Diduga Cabul Ketua PPS Pangkalan Siata, Akan di Pecat KPU Langkat

Foto : Ketua KPU Langkat Agus Arifin beserta anggota KPU Langkat Muhammad Khair dan TM Benyamin dalam suatu kegiatan KPU Langkat beberapa waktu yang lalu./istimewa

halKAhalKI.com, Langkat- Komisi Pemilihan Umum (KPU) Kabupaten Langkat dalam menyikapi kasus pencabulan terhadap empat orang siswa SD Negeri 056642 Dusun V Kampung Baru, Pangkalan Siata yang diduga dilakukan Mar (30) Ketua Panitia Pemungutan Suara (PPS) Desa Pangkalan Siata Kecamatan Pangkalan Susu yang juga Guru honorer di SD Negeri tersebut.

KPU Langkat melalui Ketuanya Agus Arifin menyatakan keprihatinannya terhadap terjadinya kasus pencabulan yang menimpa empat siswa SD dan diduga pelakunya dari jajarannya yang terbawa Ketua PPS Desa Pangkalan Siata.

"Kami prihatin terhadap kasus tersebut yang melibatkan anak anak sebagai korbannya, kami belum mengetahui pasti kejadiannya dan masih menunggu proses selanjutnya," tutur Agus Arifin didampingi Muhammad Khair dan T.M Benyamin di Kantor KPU Langkat,Jum'at 14/9/2018.

"Kami baru tau dari pemberitaan media massa bahwa kasus tersebut diduga dilakukan salah satu jajaran kami di tingkat Desa dan kami akan mengambil tindakan tegas, akan memecatnya jika prosesnya telah sampai di Kepolisian, Sambung Muhammad Khair anggota KPU Langkat.

Baca juga :
Tragis, Oknum Guru Honorer Diduga Cabuli 4 Siswa SD di Langkat.

Ketika ditanya halKAhalKI.com apakah PPK (Panitia Pemilihan Kecamatan) Pangkalan Susu telah melaporkan kasus tersebut ke KPU Langkat, TM. Benyamin anggota KPU Langkat mengatakan, " sudah terima (laporan,red) dari PPK Pangkalan Susu via WA."

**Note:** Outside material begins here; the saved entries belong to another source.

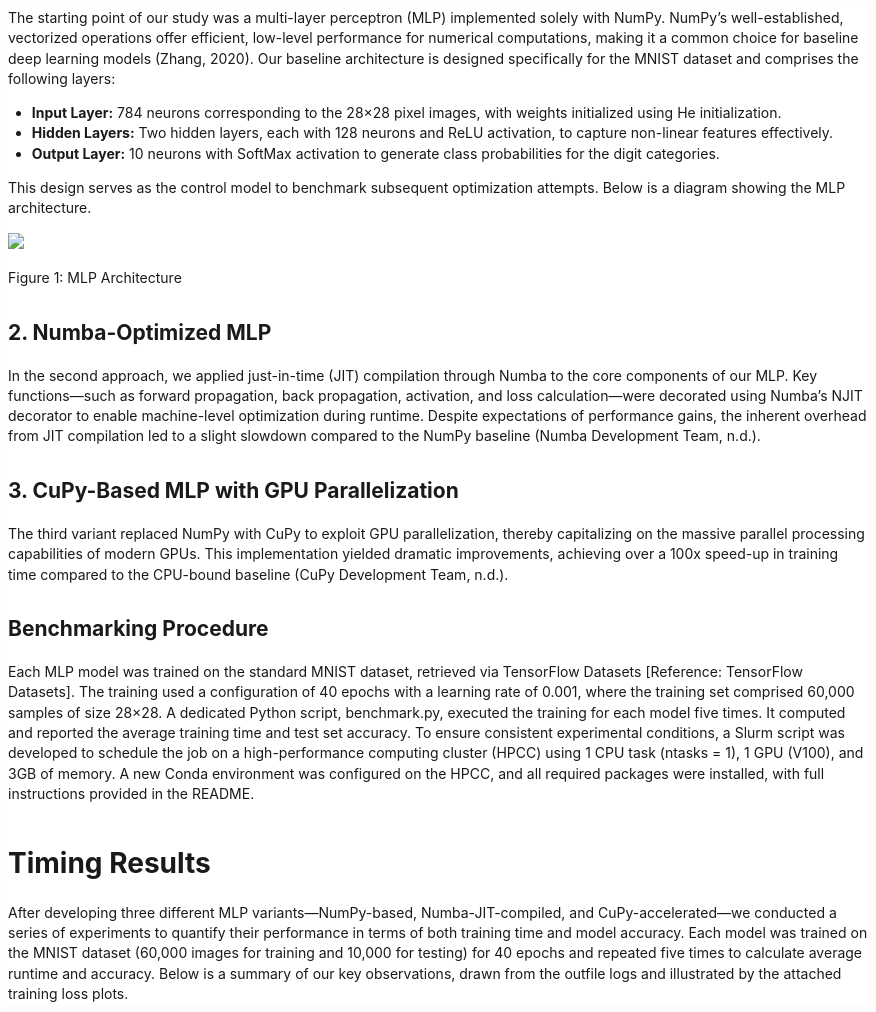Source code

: The starting point of our study was a multi-layer perceptron (MLP) implemented solely with NumPy. NumPy’s well-established, vectorized operations offer efficient, low-level performance for numerical computations, making it a common choice for baseline deep learning models (Zhang, 2020). Our baseline architecture is designed specifically for the MNIST dataset and comprises the following layers:

* **Input Layer:** 784 neurons corresponding to the 28×28 pixel images, with weights initialized using He initialization.
* **Hidden Layers:** Two hidden layers, each with 128 neurons and ReLU activation, to capture non-linear features effectively.
* **Output Layer:** 10 neurons with SoftMax activation to generate class probabilities for the digit categories.

This design serves as the control model to benchmark subsequent optimization attempts. Below is a diagram showing the MLP architecture.

![](data:image/png;base64...)

Figure 1: MLP Architecture

## 2. Numba-Optimized MLP

In the second approach, we applied just-in-time (JIT) compilation through Numba to the core components of our MLP. Key functions—such as forward propagation, back propagation, activation, and loss calculation—were decorated using Numba’s NJIT decorator to enable machine-level optimization during runtime. Despite expectations of performance gains, the inherent overhead from JIT compilation led to a slight slowdown compared to the NumPy baseline (Numba Development Team, n.d.).

## 3. CuPy-Based MLP with GPU Parallelization

The third variant replaced NumPy with CuPy to exploit GPU parallelization, thereby capitalizing on the massive parallel processing capabilities of modern GPUs. This implementation yielded dramatic improvements, achieving over a 100x speed-up in training time compared to the CPU-bound baseline (CuPy Development Team, n.d.).

## Benchmarking Procedure

Each MLP model was trained on the standard MNIST dataset, retrieved via TensorFlow Datasets [Reference: TensorFlow Datasets]. The training used a configuration of 40 epochs with a learning rate of 0.001, where the training set comprised 60,000 samples of size 28×28. A dedicated Python script, benchmark.py, executed the training for each model five times. It computed and reported the average training time and test set accuracy. To ensure consistent experimental conditions, a Slurm script was developed to schedule the job on a high-performance computing cluster (HPCC) using 1 CPU task (ntasks = 1), 1 GPU (V100), and 3GB of memory. A new Conda environment was configured on the HPCC, and all required packages were installed, with full instructions provided in the README.

# Timing Results

After developing three different MLP variants—NumPy-based, Numba-JIT-compiled, and CuPy-accelerated—we conducted a series of experiments to quantify their performance in terms of both training time and model accuracy. Each model was trained on the MNIST dataset (60,000 images for training and 10,000 for testing) for 40 epochs and repeated five times to calculate average runtime and accuracy. Below is a summary of our key observations, drawn from the outfile logs and illustrated by the attached training loss plots.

Sebagaimana di diketahui, empat siswa perempuan yang berumur sekitar 9 hingga 11 tahun menjadi korban pencabulan yang didiga pelakunya Mar antara lain FZ dan DR siswa kelas III, SA siswa kelas IV dan AH siswa kelas V SD 056642 Pangkalan Siata.

Kepada hlKAhalKI com Cici Guru Bimbingan Konseling (BK) SD Negeri 056642 Pangkalan Siata membenarkan peristiwa dugaan pencabulan tersebut. “Ya, dan telah dilaporkan ke Polsek (Pangkalan Susu-red),” ujarnya.

Baca juga :
Guru Cabuli 4 Siswa Terancam Pecat Oleh Kadisdik Langkat

Saat ditanya, guru konseling ini menduga pelakunya Mar dan korbannya empat orang siswa SD Negeri 056642 Pangkalan Siata. Namun Cici tidak berani memberikan keterangan terlalu banyak, dan mengarahkan untuk konfirmasi ke Polsek Pangkalan Susu.

Kapolsek Pangkalan Susu AKP Selamat Riyadi membenarkan kasus tersebut akan dilaporkan ke Polsek Pangkalan Susu. “Benar, kemarin mereka datang ke Polsek akan melaporkan kasus tersebut. Dan mereka ditemui Kanit (Kepala Unit Reskrim) dan di karenakan Polsek tidak memiliki PPA (Perlindungan Perempuan dan Anaknya,red) kami arahkan untuk ke Polres Langkat membuat laporannya,” ujarnya./ref.